> WHAT TO PRODUCE:
List every line in the entries below that contains the word "público", matching its case exactly.

Saved data entries:

-=-=-

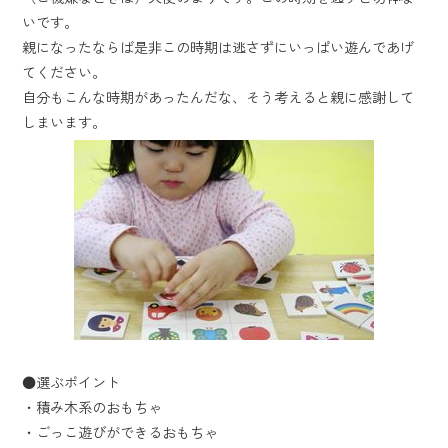
いです。
親になったならば是非この時期は逃さずにいっぱい遊んであげ
てください。
自分もこんな時期があったんだな、そう考えると親に感謝して
しまいます。
●選ぶポイント
・積み木系のおもちゃ
・ごっこ遊びができるおもちゃ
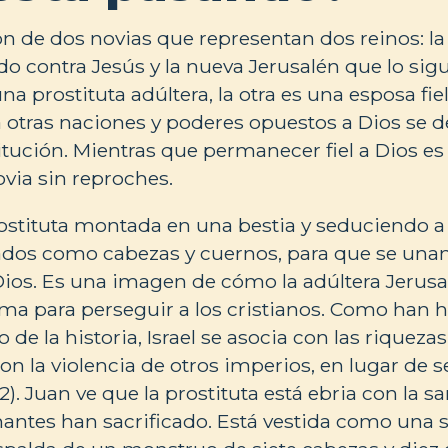
ón de dos novias que representan dos reinos: la 
do contra Jesús y la nueva Jerusalén que lo sigu
a prostituta adúltera, la otra es una esposa fie
e a otras naciones y poderes opuestos a Dios se
itución. Mientras que permanecer fiel a Dios es
via sin reproches.
ostituta montada en una bestia y seduciendo a
ados como cabezas y cuernos, para que se unan 
Dios. Es una imagen de cómo la adúltera Jerusa
a para perseguir a los cristianos. Como han h
go de la historia, Israel se asocia con las riqueza
 la violencia de otros imperios, en lugar de ser
-2). Juan ve que la prostituta está ebria con la sa
mantes han sacrificado. Está vestida como una 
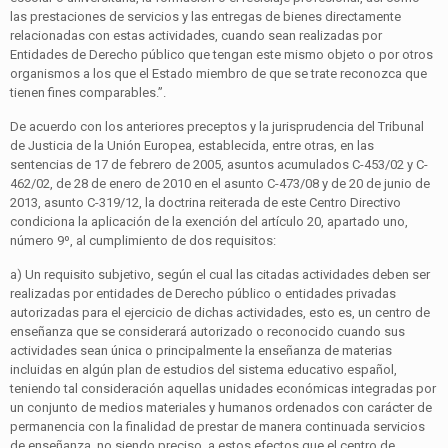
las prestaciones de servicios y las entregas de bienes directamente
relacionadas con estas actividades, cuando sean realizadas por
Entidades de Derecho público que tengan este mismo objeto o por otros
organismos a los que el Estado miembro de que se trate reconozca que
tienen fines comparables.”.
De acuerdo con los anteriores preceptos y la jurisprudencia del Tribunal
de Justicia de la Unión Europea, establecida, entre otras, en las
sentencias de 17 de febrero de 2005, asuntos acumulados C-453/02 y C-
462/02, de 28 de enero de 2010 en el asunto C-473/08 y de 20 de junio de
2013, asunto C-319/12, la doctrina reiterada de este Centro Directivo
condiciona la aplicación de la exención del artículo 20, apartado uno,
número 9º, al cumplimiento de dos requisitos:
a) Un requisito subjetivo, según el cual las citadas actividades deben ser
realizadas por entidades de Derecho público o entidades privadas
autorizadas para el ejercicio de dichas actividades, esto es, un centro de
enseñanza que se considerará autorizado o reconocido cuando sus
actividades sean única o principalmente la enseñanza de materias
incluidas en algún plan de estudios del sistema educativo español,
teniendo tal consideración aquellas unidades económicas integradas por
un conjunto de medios materiales y humanos ordenados con carácter de
permanencia con la finalidad de prestar de manera continuada servicios
de enseñanza, no siendo preciso, a estos efectos que el centro de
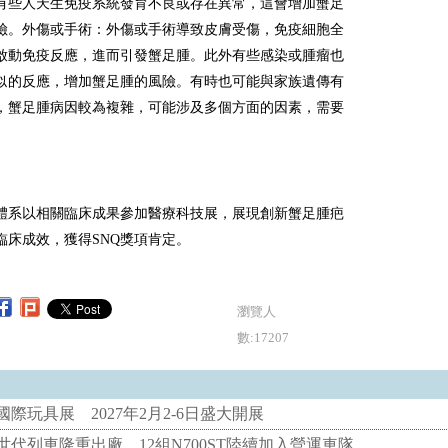
有些人天生免疫系統發育不良或存在異常，這會增加蟹足
險。外傷或手術：外傷或手術導致皮膚受傷，免疫細胞全
啟動免疫反應，進而引發蟹足腫。此外有些感染或腫瘤也
似的反應，增加蟹足腫的風險。有時也可能與家族遺傳有
，蟹足腫病因較為複雜，可能涉及多個方面的因素，需要
。
體系以相關臨床成果參加醫療科技展，展現創新蟹足腫疤
臨床成效，獲得SNQ獎項肯定。
瀏覽人
數:17207
際玩具展 2027年2月2-6日盛大開展
代列車隆重出廠 12組N700ST陸續加入營運車隊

-=-=-

> RESULT OF THIS EXERCISE:
Entidades de Derecho público que tengan este mismo objeto o por otros
realizadas por entidades de Derecho público o entidades privadas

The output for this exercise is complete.